Le sens de la composition orchestrale ne se limite pas au répertoire classique : dans Of Becoming, Vanbur explore de nouvelles contrées pour les violons aux cordes sensibles.
La vie est remplie de moments qui méritent leur propre bande originale. A défaut de pouvoir la produire soi-même, on s’en remet au savoir-faire de compositeurs pour construire un catalogue personnel d’accompagnements musicaux capable de répondre à toutes nos humeurs.
Vanbur conjugue les expériences en la matière de Jessica Jones et Tim Morrish, qui joignent leurs talents dans une partition commune qui va au-delà de la simple illustration sonore.
A la délicatesse instrumentale s’ajoutent les murmures soyeux et la confidence des mots. Les ambiances cinématographiques se conjuguent aux frissons nostalgiques. Au milieu de ces paysages méditatifs surgit une secousse électronique (« Strange Kind Of Creature »).

- _ENTRÉES FOURNIES_:
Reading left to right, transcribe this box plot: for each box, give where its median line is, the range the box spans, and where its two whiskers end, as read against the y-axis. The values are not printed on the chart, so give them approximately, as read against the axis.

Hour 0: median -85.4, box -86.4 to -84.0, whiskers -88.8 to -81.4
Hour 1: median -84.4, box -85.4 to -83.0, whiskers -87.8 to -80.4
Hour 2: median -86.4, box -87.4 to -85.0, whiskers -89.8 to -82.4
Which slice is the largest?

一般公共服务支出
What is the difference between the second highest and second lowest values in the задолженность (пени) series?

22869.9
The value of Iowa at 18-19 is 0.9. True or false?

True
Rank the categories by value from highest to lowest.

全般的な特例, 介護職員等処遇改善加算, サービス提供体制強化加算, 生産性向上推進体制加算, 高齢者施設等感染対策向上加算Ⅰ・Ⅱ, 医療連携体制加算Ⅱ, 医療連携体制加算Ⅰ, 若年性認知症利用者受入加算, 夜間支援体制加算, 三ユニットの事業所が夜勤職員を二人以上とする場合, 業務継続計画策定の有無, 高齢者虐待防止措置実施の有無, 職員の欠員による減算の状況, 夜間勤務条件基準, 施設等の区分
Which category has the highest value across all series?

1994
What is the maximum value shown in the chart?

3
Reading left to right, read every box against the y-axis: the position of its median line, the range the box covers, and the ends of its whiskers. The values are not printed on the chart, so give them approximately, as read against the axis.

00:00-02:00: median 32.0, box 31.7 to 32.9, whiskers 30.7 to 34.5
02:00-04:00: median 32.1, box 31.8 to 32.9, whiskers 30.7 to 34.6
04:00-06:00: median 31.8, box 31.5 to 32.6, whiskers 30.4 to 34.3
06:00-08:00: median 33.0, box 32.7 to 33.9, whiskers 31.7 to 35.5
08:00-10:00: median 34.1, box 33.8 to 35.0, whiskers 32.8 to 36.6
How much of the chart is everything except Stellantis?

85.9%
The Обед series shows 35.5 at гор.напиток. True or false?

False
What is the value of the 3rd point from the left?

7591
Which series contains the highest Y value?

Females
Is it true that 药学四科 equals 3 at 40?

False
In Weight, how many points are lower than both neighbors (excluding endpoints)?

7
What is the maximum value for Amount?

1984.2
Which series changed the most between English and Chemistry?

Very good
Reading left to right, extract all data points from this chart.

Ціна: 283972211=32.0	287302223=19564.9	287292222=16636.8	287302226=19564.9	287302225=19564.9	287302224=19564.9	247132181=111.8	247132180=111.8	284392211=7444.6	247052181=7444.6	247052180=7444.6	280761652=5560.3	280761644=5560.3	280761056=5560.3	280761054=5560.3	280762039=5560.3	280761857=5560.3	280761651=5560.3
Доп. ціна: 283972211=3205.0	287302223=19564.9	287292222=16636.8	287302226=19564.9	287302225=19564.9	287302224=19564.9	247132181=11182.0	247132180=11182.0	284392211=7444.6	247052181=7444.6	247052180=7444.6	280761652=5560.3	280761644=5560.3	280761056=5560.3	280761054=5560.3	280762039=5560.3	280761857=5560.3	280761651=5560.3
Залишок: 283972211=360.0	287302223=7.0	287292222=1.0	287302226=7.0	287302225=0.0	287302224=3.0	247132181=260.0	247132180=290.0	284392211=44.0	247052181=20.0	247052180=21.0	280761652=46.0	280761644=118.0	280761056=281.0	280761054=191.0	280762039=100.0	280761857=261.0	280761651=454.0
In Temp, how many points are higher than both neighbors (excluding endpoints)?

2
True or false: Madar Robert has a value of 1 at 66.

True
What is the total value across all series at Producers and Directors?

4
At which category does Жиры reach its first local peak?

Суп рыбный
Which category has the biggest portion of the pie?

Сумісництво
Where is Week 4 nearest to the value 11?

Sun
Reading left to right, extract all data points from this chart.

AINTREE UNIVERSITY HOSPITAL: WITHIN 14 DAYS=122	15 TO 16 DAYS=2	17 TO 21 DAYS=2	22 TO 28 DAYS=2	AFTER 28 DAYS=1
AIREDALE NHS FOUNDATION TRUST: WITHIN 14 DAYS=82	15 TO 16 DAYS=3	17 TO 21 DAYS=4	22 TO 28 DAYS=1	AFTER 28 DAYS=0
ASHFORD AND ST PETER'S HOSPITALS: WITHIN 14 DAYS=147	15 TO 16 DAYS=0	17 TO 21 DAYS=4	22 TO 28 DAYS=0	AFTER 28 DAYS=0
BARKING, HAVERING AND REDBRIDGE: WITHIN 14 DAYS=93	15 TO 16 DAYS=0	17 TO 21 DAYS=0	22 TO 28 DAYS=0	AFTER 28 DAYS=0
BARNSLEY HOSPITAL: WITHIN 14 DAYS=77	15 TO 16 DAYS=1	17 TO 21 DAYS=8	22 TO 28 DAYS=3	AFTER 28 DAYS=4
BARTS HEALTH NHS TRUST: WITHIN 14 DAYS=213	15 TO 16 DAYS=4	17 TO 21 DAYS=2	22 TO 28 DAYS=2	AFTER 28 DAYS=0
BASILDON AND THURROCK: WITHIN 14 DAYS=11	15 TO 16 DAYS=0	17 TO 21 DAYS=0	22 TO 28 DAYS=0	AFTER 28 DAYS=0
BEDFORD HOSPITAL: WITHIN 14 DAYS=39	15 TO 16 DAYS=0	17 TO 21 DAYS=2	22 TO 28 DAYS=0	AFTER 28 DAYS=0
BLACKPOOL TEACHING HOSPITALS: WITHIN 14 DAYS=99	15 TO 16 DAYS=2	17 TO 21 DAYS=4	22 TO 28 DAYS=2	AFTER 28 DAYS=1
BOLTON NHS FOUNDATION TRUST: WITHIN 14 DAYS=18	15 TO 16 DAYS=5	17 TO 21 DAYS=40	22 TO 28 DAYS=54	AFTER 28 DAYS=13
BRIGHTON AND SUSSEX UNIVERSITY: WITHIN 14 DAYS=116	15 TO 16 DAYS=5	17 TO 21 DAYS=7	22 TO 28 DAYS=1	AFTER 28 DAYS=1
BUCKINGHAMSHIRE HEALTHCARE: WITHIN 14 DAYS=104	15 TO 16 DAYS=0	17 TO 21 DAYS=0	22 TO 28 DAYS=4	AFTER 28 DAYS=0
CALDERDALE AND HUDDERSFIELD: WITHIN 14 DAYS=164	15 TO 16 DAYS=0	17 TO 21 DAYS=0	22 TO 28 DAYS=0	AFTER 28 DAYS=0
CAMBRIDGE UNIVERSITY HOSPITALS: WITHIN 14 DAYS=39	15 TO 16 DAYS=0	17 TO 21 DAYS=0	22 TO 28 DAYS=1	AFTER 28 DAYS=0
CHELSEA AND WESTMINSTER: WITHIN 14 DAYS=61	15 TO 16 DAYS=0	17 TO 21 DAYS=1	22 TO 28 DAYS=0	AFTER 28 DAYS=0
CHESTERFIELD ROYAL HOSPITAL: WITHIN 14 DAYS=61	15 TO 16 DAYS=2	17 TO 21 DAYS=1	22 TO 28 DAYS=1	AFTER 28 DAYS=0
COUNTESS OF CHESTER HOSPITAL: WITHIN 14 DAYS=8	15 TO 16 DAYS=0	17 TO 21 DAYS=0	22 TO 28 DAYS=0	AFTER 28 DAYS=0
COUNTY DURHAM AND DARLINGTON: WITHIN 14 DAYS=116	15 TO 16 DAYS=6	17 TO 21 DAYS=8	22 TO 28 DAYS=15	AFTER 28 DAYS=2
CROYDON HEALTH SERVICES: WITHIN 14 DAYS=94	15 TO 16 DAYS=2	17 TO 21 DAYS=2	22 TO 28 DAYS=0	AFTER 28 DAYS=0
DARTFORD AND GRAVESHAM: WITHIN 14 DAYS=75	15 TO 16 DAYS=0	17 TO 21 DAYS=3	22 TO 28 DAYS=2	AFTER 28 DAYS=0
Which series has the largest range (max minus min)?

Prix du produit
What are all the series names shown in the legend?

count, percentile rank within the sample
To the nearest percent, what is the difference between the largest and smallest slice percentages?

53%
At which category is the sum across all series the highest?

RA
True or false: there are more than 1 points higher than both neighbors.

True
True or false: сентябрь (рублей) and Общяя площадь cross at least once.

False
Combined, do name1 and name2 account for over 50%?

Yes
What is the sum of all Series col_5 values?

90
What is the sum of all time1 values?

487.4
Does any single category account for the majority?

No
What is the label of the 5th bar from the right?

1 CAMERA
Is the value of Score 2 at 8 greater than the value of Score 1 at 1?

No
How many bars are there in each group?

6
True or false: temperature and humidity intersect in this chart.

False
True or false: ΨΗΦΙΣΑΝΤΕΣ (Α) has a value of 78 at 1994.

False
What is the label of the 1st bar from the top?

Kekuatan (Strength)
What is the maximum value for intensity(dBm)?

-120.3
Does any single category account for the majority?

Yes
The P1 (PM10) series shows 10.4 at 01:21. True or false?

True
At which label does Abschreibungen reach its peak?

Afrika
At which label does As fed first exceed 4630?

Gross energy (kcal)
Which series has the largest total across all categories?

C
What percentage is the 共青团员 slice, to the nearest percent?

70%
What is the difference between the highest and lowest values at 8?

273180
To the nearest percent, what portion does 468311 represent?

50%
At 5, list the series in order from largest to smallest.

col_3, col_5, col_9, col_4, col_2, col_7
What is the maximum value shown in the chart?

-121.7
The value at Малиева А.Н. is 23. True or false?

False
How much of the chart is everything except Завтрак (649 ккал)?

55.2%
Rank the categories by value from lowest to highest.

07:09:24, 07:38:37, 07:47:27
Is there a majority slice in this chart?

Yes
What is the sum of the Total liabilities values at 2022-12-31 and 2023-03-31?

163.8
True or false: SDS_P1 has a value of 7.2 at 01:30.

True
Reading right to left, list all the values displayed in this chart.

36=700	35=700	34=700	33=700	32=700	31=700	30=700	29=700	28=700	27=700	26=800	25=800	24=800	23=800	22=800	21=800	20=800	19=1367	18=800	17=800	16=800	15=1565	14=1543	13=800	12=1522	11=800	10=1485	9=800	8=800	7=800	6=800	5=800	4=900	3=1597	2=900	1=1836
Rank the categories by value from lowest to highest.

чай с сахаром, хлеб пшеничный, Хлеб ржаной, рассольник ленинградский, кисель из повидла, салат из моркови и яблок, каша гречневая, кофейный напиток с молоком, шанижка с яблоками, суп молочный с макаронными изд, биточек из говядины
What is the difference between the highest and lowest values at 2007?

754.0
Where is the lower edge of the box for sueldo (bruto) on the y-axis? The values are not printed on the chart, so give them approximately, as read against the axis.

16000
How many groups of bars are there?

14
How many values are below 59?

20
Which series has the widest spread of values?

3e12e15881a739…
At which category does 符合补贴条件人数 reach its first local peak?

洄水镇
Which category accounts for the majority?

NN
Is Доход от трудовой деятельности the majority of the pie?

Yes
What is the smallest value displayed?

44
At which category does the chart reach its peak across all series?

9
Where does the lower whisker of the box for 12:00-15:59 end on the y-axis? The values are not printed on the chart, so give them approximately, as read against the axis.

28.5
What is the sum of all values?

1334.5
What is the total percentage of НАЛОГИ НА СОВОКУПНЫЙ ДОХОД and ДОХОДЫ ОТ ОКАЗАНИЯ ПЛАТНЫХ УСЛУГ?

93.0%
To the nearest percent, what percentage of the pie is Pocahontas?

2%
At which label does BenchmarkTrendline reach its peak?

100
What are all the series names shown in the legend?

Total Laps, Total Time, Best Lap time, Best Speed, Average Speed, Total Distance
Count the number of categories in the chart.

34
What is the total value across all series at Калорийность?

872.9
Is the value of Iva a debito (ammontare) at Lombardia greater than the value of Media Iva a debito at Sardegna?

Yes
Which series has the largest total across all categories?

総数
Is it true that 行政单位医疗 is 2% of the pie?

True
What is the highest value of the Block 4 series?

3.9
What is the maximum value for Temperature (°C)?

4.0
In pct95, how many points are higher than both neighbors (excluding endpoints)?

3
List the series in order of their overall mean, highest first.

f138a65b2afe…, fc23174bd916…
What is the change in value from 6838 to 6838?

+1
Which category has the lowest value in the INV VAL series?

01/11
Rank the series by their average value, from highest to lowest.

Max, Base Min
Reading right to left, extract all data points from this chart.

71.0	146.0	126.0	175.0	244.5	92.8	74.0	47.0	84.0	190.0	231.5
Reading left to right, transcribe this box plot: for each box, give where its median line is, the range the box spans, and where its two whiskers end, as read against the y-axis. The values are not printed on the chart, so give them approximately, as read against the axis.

- _LISTE DES CONSIGNES_:
1. Reprenez le passage de l'extrait sur Vanbur qui commence par les mots « Le sens de la » et s'achève sur « simple illustration sonore. », en substituant « œuvre » à « partition ».
2. Poursuivez l'extrait sur Vanbur à partir de l'endroit où il s'arrête.

- _RÉPONSES ATTENDUES_:
1.
Le sens de la composition orchestrale ne se limite pas au répertoire classique : dans Of Becoming, Vanbur explore de nouvelles contrées pour les violons aux cordes sensibles.
La vie est remplie de moments qui méritent leur propre bande originale. A défaut de pouvoir la produire soi-même, on s’en remet au savoir-faire de compositeurs pour construire un catalogue personnel d’accompagnements musicaux capable de répondre à toutes nos humeurs.
Vanbur conjugue les expériences en la matière de Jessica Jones et Tim Morrish, qui joignent leurs talents dans une œuvre commune qui va au-delà de la simple illustration sonore.

2.
Mais ce sont surtout les entrelacs de violons bien accordés qui cristallisent une dramaturgie particulière, à la fois intense et délicate, capable d’exalter les sentiments ardents autant que de calmer les angoisses profondes.
Les instruments à corde peuvent ici mettre de l’ordre dans la confusion, et de la fougue dans les amours. Diriger les colères, apaiser les malaises.
L’inspiration de Max Richter est palpable, mais Of Becoming a sa propre identité, pour aiguiller chacun vers son équilibre intérieur, là où se trouvent ordre et beauté, luxe, calme et volupté.